It’s been a bittersweet fall for NBA fans in Seattle. While the glow of the Climate Pledge Arena ice has offered a welcome reprieve from The Big Dark, the Kraken’s inaugural hockey season has also highlighted the hoops league’s absence in this town on a near-nightly basis.
Our cephalopodic franchise has invited this tangle of emotions. Gary Payton, Shawn Kemp, and George Karl have all checked out the franchise’s digs, and GP’s sweatshirt made it clear he wasn’t just there to support the new squad. Throwback Sonics gear, an adjacent street named after Lenny Wilkens, even an “NBA locker room” placard at the arena—no one’s being subtle here. The Kraken’s opening games in Climate Pledge Arena have been both a celebratory culmination and a pitch: Are you seeing this, Adam Silver?
Rest assured: The NBA commissioner is watching. Last month, in a video tribute to Wilkens, Silver noted the excitement around the arena, which has been outfitted to NBA specifications (the locker room sign isn’t just aspirational). For this reason and others, Seattle mayor Jenny Durkan reports that her conversations with him about bringing back the Sonics have been very positive. “He obviously can't make any promises,” says Durkan. “But my sense is Seattle's at the top of the list, and we'll have a basketball team playing here, I'd say, within five years.”

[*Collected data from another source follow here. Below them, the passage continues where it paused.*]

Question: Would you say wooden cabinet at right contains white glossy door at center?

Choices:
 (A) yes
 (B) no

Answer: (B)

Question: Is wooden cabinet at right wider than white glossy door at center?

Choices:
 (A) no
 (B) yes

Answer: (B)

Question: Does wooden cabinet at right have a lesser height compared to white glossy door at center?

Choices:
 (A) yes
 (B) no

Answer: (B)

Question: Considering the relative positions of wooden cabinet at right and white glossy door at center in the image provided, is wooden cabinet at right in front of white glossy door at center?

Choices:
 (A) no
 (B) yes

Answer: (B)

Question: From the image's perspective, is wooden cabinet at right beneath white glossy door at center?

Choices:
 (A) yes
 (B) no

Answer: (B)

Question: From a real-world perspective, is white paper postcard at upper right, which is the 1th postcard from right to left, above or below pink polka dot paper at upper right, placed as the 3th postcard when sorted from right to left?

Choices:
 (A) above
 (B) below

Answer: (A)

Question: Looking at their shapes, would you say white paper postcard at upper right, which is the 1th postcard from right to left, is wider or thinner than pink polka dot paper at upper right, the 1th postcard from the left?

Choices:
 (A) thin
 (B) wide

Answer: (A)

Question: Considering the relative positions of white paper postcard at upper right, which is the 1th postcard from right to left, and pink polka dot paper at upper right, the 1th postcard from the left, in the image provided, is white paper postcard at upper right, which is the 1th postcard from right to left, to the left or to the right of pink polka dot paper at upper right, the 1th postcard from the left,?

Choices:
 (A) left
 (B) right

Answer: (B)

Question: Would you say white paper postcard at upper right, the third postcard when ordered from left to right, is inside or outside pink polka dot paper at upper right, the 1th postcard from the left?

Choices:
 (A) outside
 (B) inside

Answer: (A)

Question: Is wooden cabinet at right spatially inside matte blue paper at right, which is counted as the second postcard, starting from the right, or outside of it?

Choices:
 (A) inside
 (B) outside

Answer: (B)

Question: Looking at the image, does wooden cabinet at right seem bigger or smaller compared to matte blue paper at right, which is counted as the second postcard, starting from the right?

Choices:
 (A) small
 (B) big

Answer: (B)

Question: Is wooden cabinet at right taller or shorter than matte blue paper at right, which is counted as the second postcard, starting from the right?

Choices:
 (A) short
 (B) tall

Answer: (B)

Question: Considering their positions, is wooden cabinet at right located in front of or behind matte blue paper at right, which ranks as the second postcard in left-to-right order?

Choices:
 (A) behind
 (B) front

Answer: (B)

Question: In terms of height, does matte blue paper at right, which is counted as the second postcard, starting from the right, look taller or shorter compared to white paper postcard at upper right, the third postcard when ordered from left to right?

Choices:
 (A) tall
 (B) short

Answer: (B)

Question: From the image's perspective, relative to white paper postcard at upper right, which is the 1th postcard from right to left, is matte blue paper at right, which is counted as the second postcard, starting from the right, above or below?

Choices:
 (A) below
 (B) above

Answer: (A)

Jaded fans may not want to hear this after some near-misses (the Sacramento relocation no-go still stings). But to borrow a phrase from the basketball beat writer cognoscenti, there’s a growing consensus around the league that it’s a matter of when, not if, the NBA will right a wrong and return the Sonics to Seattle.
One reason is the most powerful one: money. The NBA took a financial hit during the pandemic, and an expansion team’s fee—likely a multibillion dollar one—would provide an immediate influx of cash to the league’s existing 30 franchises. Some observers have raised questions about whether owners will want to share revenue with more teams, but Timberwolves owner Glen Taylor said earlier this year that it’s in the economic interest of NBA owners to expand “in Seattle.”
Silver hasn’t explicitly stated the same, but he’s come close. At the end of 2020, he acknowledged that expansion was “inevitable.” In an interview with ESPN’s Rachel Nichols, he said, “We didn’t make a secret out of the fact that we hated to leave Seattle.” But KeyArena was “not at NBA specifications” back then, and there weren’t plans for an overhaul. With Climate Pledge Arena, “you now have the state-of-the-art arena that didn’t exist back then.”
One of the power brokers behind the overhaul to KeyArena, Tim Leiweke, is friends with Silver. He’s “100 percent certain” the Sonics will come back. Brother Tod, the CEO and part-owner of the Kraken, sounded similarly confident at the Wilkens event.
The city has no shortage of well-heeled corporate types to loop into an ownership bid (though Kevin Garnett would bring athlete representation and some much-needed Marshawn energy). A rep for Bruce Harrell says the city’s next mayor will be a “committed partner” in the effort to bring a team here, too.
Durkan will hew to Harrell’s wishes, but she intends to stay involved with the campaign after she leaves office. The current mayor is a legit Sonics die-hard. She can recall a miracle win at the Seattle Coliseum from 1976—a Slick Watts special—like it was yesterday. Spencer Haywood’s legal battle to play in the NBA provided inspiration for her career in law. A Sonics sign has hung on her office door at City Hall.
At a recent conference, Durkan recounted a pre-pandemic visit to a game between the New Orleans Pelicans and Memphis Grizzlies, two teams with relocation rumors attached to them. Silver asked why she was in New Orleans. “I looked at him,” Durkan recalled, “and I said, ‘I’m just shopping.’”
The mayor thinks the Pelicans will likely stay in New Orleans. Ownership wants to keep the team there. And she knows all too well that the league’s last relocation—when Clay Bennett moved the Sonics from Seattle to Oklahoma City—didn’t go over well. “I think the NBA learned a lesson about moving teams in a way it hadn't before, so I think they're always reluctant to move a team. Because it’s so disruptive, not just to the city, but to, really, the NBA as a whole.”
As for expansion, the NBA doesn’t add teams often. The last time was nearly two decades ago, when the Charlotte Bobcats replaced the city's departed Hornets. But most everyone involved seems to think Seattle’s worthy of similar restitution.